Quote the records below word for word, please, from the very first line through the one that contains "Clause de non-responsabilité", and nothing beyond it.

*** DATA SUPPLIED ***

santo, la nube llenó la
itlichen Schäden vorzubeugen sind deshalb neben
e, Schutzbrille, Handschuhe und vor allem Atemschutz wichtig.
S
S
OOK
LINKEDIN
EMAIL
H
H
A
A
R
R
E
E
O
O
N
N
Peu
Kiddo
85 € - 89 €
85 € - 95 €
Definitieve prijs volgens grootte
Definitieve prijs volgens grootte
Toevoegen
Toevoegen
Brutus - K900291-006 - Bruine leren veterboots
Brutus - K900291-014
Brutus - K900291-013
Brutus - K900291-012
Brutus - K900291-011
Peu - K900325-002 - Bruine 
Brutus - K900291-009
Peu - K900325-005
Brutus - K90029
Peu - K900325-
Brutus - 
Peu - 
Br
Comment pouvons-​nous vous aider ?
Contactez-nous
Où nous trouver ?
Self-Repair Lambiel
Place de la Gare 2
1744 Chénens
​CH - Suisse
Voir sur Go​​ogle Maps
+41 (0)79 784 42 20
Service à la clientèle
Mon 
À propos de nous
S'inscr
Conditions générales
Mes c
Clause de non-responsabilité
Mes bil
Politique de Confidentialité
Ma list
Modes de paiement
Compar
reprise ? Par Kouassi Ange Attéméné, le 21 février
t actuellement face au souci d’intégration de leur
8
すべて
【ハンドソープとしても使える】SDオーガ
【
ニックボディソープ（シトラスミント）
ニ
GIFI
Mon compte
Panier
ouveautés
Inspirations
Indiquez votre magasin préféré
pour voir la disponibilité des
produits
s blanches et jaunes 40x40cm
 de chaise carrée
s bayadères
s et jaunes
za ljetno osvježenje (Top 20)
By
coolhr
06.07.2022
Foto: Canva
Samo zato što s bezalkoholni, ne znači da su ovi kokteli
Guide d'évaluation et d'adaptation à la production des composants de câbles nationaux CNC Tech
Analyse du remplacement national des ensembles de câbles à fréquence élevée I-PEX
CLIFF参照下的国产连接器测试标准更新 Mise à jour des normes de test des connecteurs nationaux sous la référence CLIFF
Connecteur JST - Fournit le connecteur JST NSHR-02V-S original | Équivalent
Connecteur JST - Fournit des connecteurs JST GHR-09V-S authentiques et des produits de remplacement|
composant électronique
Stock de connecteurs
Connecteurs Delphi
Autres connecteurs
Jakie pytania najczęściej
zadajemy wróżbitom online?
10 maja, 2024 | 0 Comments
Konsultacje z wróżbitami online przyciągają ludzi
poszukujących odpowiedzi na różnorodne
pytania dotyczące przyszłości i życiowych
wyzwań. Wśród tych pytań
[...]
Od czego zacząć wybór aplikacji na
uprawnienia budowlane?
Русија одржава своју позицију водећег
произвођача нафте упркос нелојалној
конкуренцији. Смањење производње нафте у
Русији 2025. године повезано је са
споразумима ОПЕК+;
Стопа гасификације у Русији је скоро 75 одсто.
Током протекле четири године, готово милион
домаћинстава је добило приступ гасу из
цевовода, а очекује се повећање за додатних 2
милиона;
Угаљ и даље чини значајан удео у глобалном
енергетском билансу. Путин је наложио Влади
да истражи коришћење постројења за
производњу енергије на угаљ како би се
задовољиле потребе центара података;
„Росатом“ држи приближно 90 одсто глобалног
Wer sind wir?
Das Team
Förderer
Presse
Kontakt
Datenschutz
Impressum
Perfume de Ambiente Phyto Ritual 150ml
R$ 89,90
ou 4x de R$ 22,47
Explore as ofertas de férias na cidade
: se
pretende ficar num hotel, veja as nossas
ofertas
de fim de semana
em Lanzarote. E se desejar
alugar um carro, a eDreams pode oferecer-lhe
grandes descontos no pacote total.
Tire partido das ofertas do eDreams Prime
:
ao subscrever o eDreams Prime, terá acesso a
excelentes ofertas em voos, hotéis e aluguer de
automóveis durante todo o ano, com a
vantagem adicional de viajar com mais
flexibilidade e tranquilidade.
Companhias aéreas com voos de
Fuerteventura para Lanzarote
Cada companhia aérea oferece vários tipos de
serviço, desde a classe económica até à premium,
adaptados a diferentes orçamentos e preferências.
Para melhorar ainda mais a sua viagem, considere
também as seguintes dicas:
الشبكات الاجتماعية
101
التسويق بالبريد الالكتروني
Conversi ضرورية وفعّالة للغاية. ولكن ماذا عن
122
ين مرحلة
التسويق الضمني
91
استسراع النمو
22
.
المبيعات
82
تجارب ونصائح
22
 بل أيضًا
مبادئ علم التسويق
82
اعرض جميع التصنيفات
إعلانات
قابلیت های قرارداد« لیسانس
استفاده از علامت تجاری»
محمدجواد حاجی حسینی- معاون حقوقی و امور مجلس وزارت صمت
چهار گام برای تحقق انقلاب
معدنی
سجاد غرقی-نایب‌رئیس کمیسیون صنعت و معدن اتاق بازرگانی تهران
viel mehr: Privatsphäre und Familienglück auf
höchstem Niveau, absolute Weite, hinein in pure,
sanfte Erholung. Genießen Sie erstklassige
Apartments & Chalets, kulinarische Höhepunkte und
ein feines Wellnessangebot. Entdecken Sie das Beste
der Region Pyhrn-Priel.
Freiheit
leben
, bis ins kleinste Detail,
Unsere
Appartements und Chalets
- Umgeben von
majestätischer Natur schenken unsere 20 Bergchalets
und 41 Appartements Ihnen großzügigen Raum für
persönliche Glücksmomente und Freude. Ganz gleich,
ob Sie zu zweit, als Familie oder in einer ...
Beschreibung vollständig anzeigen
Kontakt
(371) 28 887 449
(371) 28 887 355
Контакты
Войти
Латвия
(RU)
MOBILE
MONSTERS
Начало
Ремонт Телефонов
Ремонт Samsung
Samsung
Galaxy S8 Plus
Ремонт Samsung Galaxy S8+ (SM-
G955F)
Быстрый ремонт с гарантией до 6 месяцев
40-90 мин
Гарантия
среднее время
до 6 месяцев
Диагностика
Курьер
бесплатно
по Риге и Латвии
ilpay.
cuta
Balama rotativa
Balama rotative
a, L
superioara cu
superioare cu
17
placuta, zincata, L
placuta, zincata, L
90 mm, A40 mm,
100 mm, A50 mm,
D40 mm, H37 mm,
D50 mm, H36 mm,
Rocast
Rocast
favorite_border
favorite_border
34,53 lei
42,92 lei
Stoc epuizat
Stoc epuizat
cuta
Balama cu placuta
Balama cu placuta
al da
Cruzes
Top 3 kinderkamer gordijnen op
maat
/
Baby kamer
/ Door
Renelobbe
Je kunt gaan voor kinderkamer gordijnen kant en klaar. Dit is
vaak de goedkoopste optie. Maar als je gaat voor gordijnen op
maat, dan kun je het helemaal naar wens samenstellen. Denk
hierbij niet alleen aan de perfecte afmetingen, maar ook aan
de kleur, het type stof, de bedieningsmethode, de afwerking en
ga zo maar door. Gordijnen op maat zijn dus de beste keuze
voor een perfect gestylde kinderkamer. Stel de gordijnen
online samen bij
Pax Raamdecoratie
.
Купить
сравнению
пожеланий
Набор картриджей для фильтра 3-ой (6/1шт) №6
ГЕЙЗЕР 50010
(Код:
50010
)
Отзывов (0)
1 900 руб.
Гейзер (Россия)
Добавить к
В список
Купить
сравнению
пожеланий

*** End of DATA SUPPLIED ***

PROBLEM SOLUTION →
santo, la nube llenó la
itlichen Schäden vorzubeugen sind deshalb neben
e, Schutzbrille, Handschuhe und vor allem Atemschutz wichtig.
S
S
OOK
LINKEDIN
EMAIL
H
H
A
A
R
R
E
E
O
O
N
N
Peu
Kiddo
85 € - 89 €
85 € - 95 €
Definitieve prijs volgens grootte
Definitieve prijs volgens grootte
Toevoegen
Toevoegen
Brutus - K900291-006 - Bruine leren veterboots
Brutus - K900291-014
Brutus - K900291-013
Brutus - K900291-012
Brutus - K900291-011
Peu - K900325-002 - Bruine 
Brutus - K900291-009
Peu - K900325-005
Brutus - K90029
Peu - K900325-
Brutus - 
Peu - 
Br
Comment pouvons-​nous vous aider ?
Contactez-nous
Où nous trouver ?
Self-Repair Lambiel
Place de la Gare 2
1744 Chénens
​CH - Suisse
Voir sur Go​​ogle Maps
+41 (0)79 784 42 20
Service à la clientèle
Mon 
À propos de nous
S'inscr
Conditions générales
Mes c
Clause de non-responsabilité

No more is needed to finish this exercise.